Document images with source code
+===+

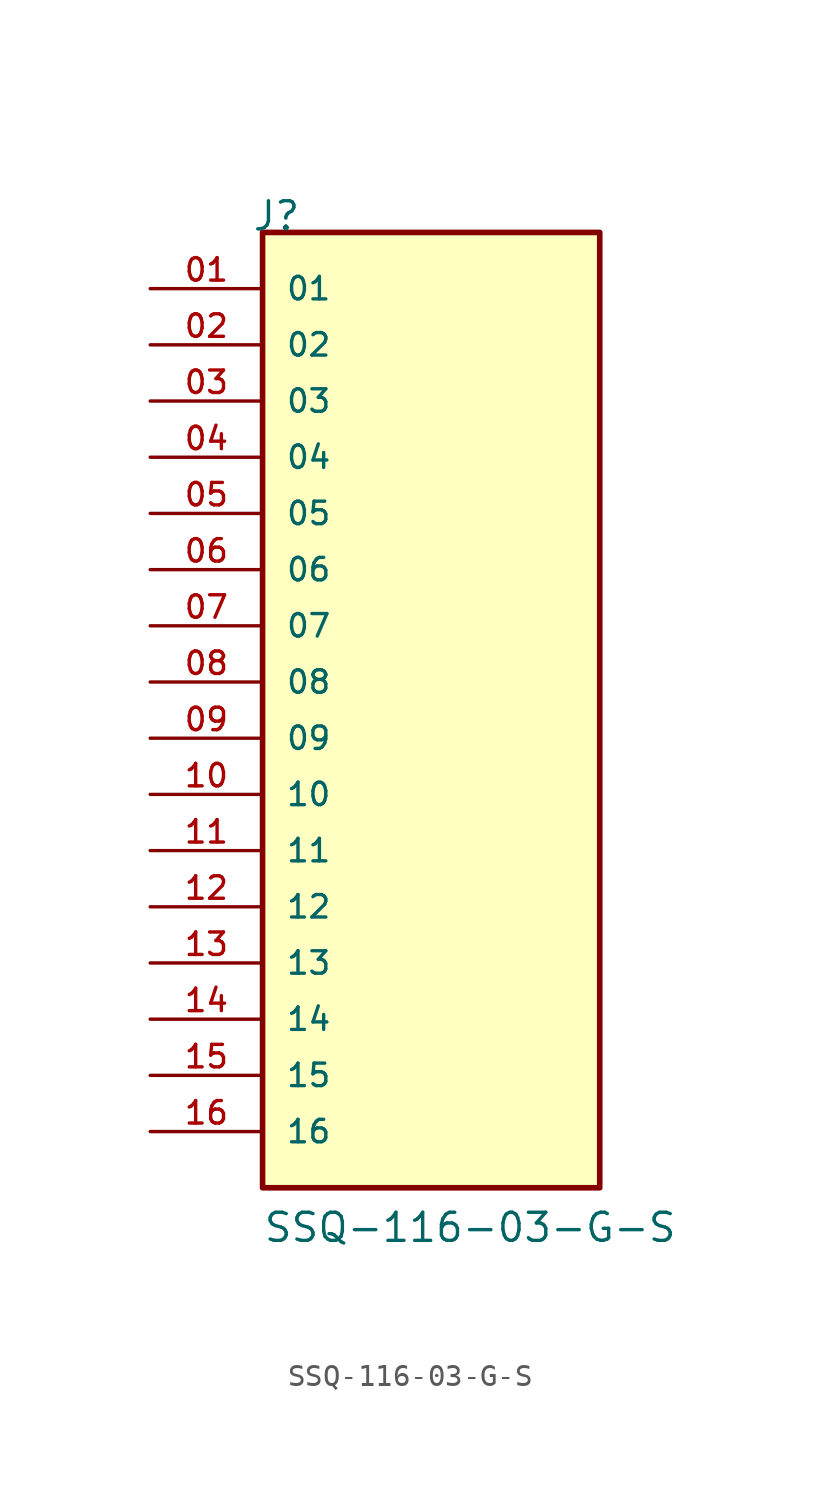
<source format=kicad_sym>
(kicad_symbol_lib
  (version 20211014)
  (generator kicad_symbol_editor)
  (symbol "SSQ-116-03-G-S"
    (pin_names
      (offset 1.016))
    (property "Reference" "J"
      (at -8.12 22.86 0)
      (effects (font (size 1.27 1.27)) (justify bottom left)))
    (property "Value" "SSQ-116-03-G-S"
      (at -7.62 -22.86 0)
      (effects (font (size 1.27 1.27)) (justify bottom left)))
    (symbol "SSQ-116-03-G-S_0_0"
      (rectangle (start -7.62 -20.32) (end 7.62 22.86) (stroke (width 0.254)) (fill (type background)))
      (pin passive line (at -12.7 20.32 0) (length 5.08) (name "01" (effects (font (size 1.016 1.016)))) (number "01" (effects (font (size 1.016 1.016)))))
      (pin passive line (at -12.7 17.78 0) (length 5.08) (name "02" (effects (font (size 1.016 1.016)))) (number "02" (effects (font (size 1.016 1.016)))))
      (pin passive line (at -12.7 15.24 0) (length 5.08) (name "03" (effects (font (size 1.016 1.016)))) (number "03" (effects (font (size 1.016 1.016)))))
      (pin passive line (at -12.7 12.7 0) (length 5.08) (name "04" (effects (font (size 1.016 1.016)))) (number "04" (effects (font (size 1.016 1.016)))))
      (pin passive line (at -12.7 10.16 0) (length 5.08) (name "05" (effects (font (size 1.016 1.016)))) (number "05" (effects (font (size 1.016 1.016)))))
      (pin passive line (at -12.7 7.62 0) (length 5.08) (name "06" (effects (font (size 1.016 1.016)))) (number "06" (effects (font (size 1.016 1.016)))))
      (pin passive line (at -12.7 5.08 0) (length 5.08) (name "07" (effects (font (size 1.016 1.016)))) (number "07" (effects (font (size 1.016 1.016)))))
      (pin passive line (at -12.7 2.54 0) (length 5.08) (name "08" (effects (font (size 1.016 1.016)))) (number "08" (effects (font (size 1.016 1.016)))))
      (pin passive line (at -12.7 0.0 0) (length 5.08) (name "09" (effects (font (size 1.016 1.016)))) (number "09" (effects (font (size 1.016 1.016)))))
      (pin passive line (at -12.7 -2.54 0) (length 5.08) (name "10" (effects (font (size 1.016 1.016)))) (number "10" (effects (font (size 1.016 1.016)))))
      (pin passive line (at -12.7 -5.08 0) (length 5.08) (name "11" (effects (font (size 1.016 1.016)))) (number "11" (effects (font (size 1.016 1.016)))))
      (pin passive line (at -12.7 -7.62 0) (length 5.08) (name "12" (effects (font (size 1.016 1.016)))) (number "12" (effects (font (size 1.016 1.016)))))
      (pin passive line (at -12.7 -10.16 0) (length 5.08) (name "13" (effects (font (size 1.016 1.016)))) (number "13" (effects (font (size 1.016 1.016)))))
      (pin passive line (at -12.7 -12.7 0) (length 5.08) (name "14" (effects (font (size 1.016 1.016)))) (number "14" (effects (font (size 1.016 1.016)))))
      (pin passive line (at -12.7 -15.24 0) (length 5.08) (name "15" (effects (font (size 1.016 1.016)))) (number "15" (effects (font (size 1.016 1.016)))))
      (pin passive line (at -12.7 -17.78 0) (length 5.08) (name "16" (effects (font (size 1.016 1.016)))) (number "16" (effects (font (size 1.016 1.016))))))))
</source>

+===+

Every record above should reappear exactly, with the pictures gone.

*EXERCISE RESPONSE*
<source format=kicad_sym>
(kicad_symbol_lib
  (version 20211014)
  (generator kicad_symbol_editor)
  (symbol "SSQ-116-03-G-S"
    (pin_names
      (offset 1.016))
    (property "Reference" "J"
      (at -8.12 22.86 0)
      (effects (font (size 1.27 1.27)) (justify bottom left)))
    (property "Value" "SSQ-116-03-G-S"
      (at -7.62 -22.86 0)
      (effects (font (size 1.27 1.27)) (justify bottom left)))
    (symbol "SSQ-116-03-G-S_0_0"
      (rectangle (start -7.62 -20.32) (end 7.62 22.86) (stroke (width 0.254)) (fill (type background)))
      (pin passive line (at -12.7 20.32 0) (length 5.08) (name "01" (effects (font (size 1.016 1.016)))) (number "01" (effects (font (size 1.016 1.016)))))
      (pin passive line (at -12.7 17.78 0) (length 5.08) (name "02" (effects (font (size 1.016 1.016)))) (number "02" (effects (font (size 1.016 1.016)))))
      (pin passive line (at -12.7 15.24 0) (length 5.08) (name "03" (effects (font (size 1.016 1.016)))) (number "03" (effects (font (size 1.016 1.016)))))
      (pin passive line (at -12.7 12.7 0) (length 5.08) (name "04" (effects (font (size 1.016 1.016)))) (number "04" (effects (font (size 1.016 1.016)))))
      (pin passive line (at -12.7 10.16 0) (length 5.08) (name "05" (effects (font (size 1.016 1.016)))) (number "05" (effects (font (size 1.016 1.016)))))
      (pin passive line (at -12.7 7.62 0) (length 5.08) (name "06" (effects (font (size 1.016 1.016)))) (number "06" (effects (font (size 1.016 1.016)))))
      (pin passive line (at -12.7 5.08 0) (length 5.08) (name "07" (effects (font (size 1.016 1.016)))) (number "07" (effects (font (size 1.016 1.016)))))
      (pin passive line (at -12.7 2.54 0) (length 5.08) (name "08" (effects (font (size 1.016 1.016)))) (number "08" (effects (font (size 1.016 1.016)))))
      (pin passive line (at -12.7 0.0 0) (length 5.08) (name "09" (effects (font (size 1.016 1.016)))) (number "09" (effects (font (size 1.016 1.016)))))
      (pin passive line (at -12.7 -2.54 0) (length 5.08) (name "10" (effects (font (size 1.016 1.016)))) (number "10" (effects (font (size 1.016 1.016)))))
      (pin passive line (at -12.7 -5.08 0) (length 5.08) (name "11" (effects (font (size 1.016 1.016)))) (number "11" (effects (font (size 1.016 1.016)))))
      (pin passive line (at -12.7 -7.62 0) (length 5.08) (name "12" (effects (font (size 1.016 1.016)))) (number "12" (effects (font (size 1.016 1.016)))))
      (pin passive line (at -12.7 -10.16 0) (length 5.08) (name "13" (effects (font (size 1.016 1.016)))) (number "13" (effects (font (size 1.016 1.016)))))
      (pin passive line (at -12.7 -12.7 0) (length 5.08) (name "14" (effects (font (size 1.016 1.016)))) (number "14" (effects (font (size 1.016 1.016)))))
      (pin passive line (at -12.7 -15.24 0) (length 5.08) (name "15" (effects (font (size 1.016 1.016)))) (number "15" (effects (font (size 1.016 1.016)))))
      (pin passive line (at -12.7 -17.78 0) (length 5.08) (name "16" (effects (font (size 1.016 1.016)))) (number "16" (effects (font (size 1.016 1.016))))))))
</source>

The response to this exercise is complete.